As the fight over aid to Ukraine continues in Washington — and in the European Union, where Hungary just blocked a €50bn Ukraine aid package — political veterans in the West are working to remind voters, and their reluctant elected officials, that Russian leader Vladimir Putin is an authoritarian whose annexations in Ukraine violate, and mock, international law.
For Ukraine supporters, portraying Putin as a manifest threat to global democracy is an essential aspect of ensuring that Ukraine support doesn’t evaporate on the sands of domestic divisions in the American political moment. With the House GOP leading the movement to handicap America’s Ukraine support, Republicans in the Senate like Lindsey Graham (R-SC), Mitt Romney (R-UT), and Mitch McConnell (R-KY) continue to align with the Biden administration’s contention that Ukraine aid is both necessary and effective.
[NOTE: Ret. Admiral James Stavridis recently relayed how 90% of Ukraine aid finds its way back to American defense contractors and a recent CNN report estimates “Russia has lost 87% of the ground troops it had before its war on Ukraine, and two thirds of its tanks” — all without American boots on the ground. After Russia issued a warrant for his arrest, Sen. Graham called U.S. assistance to Ukraine “the best money we’ve ever spent.”]

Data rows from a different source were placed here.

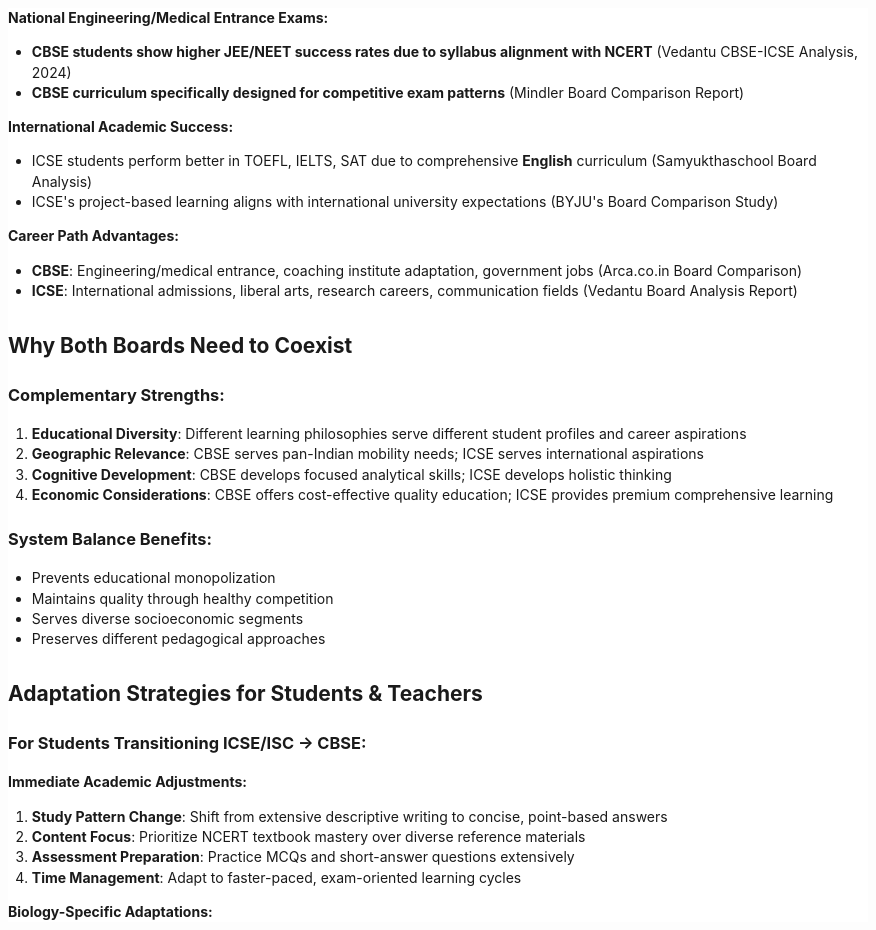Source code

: **National Engineering/Medical Entrance Exams:**

- **CBSE students show higher JEE/NEET success rates due to syllabus alignment with NCERT** (Vedantu CBSE-ICSE Analysis, 2024)
- **CBSE curriculum specifically designed for competitive exam patterns** (Mindler Board Comparison Report)

**International Academic Success:**

- ICSE students perform better in TOEFL, IELTS, SAT due to comprehensive **English** curriculum (Samyukthaschool Board Analysis)
- ICSE's project-based learning aligns with international university expectations (BYJU's Board Comparison Study)

**Career Path Advantages:**

- **CBSE**: Engineering/medical entrance, coaching institute adaptation, government jobs (Arca.co.in Board Comparison)
- **ICSE**: International admissions, liberal arts, research careers, communication fields (Vedantu Board Analysis Report)

## Why Both Boards Need to Coexist

### Complementary Strengths:

1.  **Educational Diversity**: Different learning philosophies serve different student profiles and career aspirations
2.  **Geographic Relevance**: CBSE serves pan-Indian mobility needs; ICSE serves international aspirations
3.  **Cognitive Development**: CBSE develops focused analytical skills; ICSE develops holistic thinking
4.  **Economic Considerations**: CBSE offers cost-effective quality education; ICSE provides premium comprehensive learning

### System Balance Benefits:

- Prevents educational monopolization
- Maintains quality through healthy competition
- Serves diverse socioeconomic segments
- Preserves different pedagogical approaches

## Adaptation Strategies for Students & Teachers

### For Students Transitioning ICSE/ISC → CBSE:

**Immediate Academic Adjustments:**

1.  **Study Pattern Change**: Shift from extensive descriptive writing to concise, point-based answers
2.  **Content Focus**: Prioritize NCERT textbook mastery over diverse reference materials
3.  **Assessment Preparation**: Practice MCQs and short-answer questions extensively
4.  **Time Management**: Adapt to faster-paced, exam-oriented learning cycles

**Biology-Specific Adaptations:**
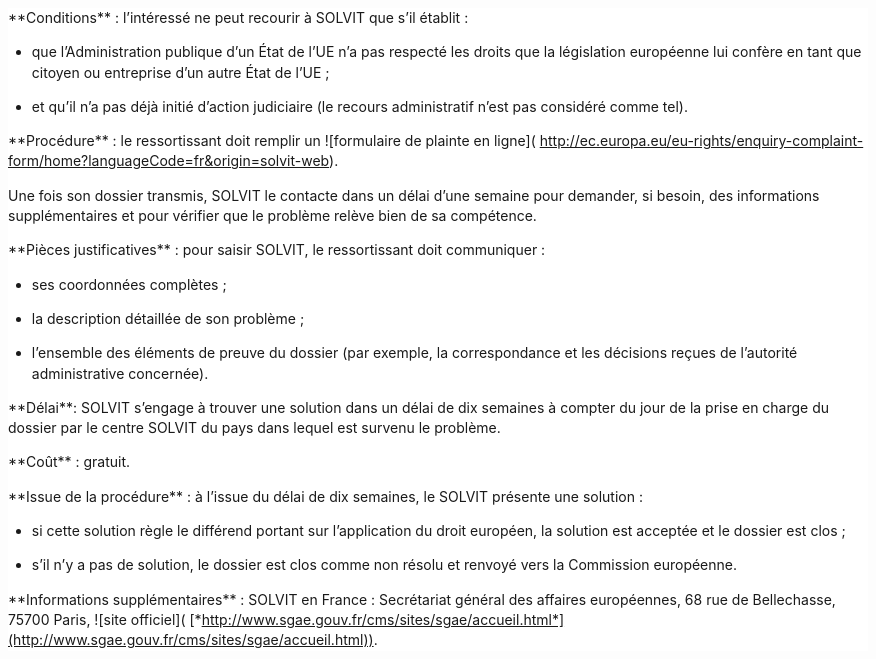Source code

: \*\*Conditions\*\* : l’intéressé ne peut recourir à SOLVIT que s’il établit :

-   que l’Administration publique d’un État de l’UE n’a pas respecté les droits que la législation européenne lui confère en tant que citoyen ou entreprise d’un autre État de l’UE ;

-   et qu’il n’a pas déjà initié d’action judiciaire (le recours administratif n’est pas considéré comme tel).

\*\*Procédure\*\* : le ressortissant doit remplir un !\[formulaire de plainte en ligne\]( http://ec.europa.eu/eu-rights/enquiry-complaint-form/home?languageCode=fr&origin=solvit-web).

Une fois son dossier transmis, SOLVIT le contacte dans un délai d’une semaine pour demander, si besoin, des informations supplémentaires et pour vérifier que le problème relève bien de sa compétence.

\*\*Pièces justificatives\*\* : pour saisir SOLVIT, le ressortissant doit communiquer :

-   ses coordonnées complètes ;

-   la description détaillée de son problème ;

-   l’ensemble des éléments de preuve du dossier (par exemple, la correspondance et les décisions reçues de l’autorité administrative concernée).

\*\*Délai\*\*: SOLVIT s’engage à trouver une solution dans un délai de dix semaines à compter du jour de la prise en charge du dossier par le centre SOLVIT du pays dans lequel est survenu le problème.

\*\*Coût\*\* : gratuit.

\*\*Issue de la procédure\*\* : à l’issue du délai de dix semaines, le SOLVIT présente une solution :

-   si cette solution règle le différend portant sur l’application du droit européen, la solution est acceptée et le dossier est clos ;

-   s’il n’y a pas de solution, le dossier est clos comme non résolu et renvoyé vers la Commission européenne.

\*\*Informations supplémentaires\*\* : SOLVIT en France : Secrétariat général des affaires européennes, 68 rue de Bellechasse, 75700 Paris, !\[site officiel\]( [*http://www.sgae.gouv.fr/cms/sites/sgae/accueil.html*](http://www.sgae.gouv.fr/cms/sites/sgae/accueil.html)).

Yet with GOP presidential frontrunner Donald Trump having characterized his relationship with Putin as friendly and cooperative, Russia hawks — especially on the Republican side — have been working double-time not just to justify the aid as pragmatic, but to make a moral case by painting Putin as a bloodthirsty despot, with Russia’s defeat presented as a necessity for U.S. national security.
On NBC’s Meet the Press last Sunday, Romney was asked to respond to the growing number of Republicans who have said they are opposed to writing what they say is a blank check to Ukraine — and he responded by addressing the money, but also by calling Putin a homicidal thug.
Romney said: “Well, we’re not going to write a blank check. We’re going to evaluate exactly how the money is spent. What we’re going to do is provide Ukraine with the weapons they need to defend themselves against a brutal invasion by Putin, who is a thug and a murderer. So, that’s what we’re going to do.”
Romney warned: “If Putin thinks he can invade his neighbor with impunity,” and the U.S. stops its support of Ukraine, “he’s not going to stop (with Ukraine) and he’s going to go into a NATO nation that’s going to draw NATO and our troops into war with Russia.”
Romney says if the U.S. stops providing Ukraine with the weapons it needs to defend itself from Russia, “Anything other than that would be a huge dereliction of our responsibility to global democracy.”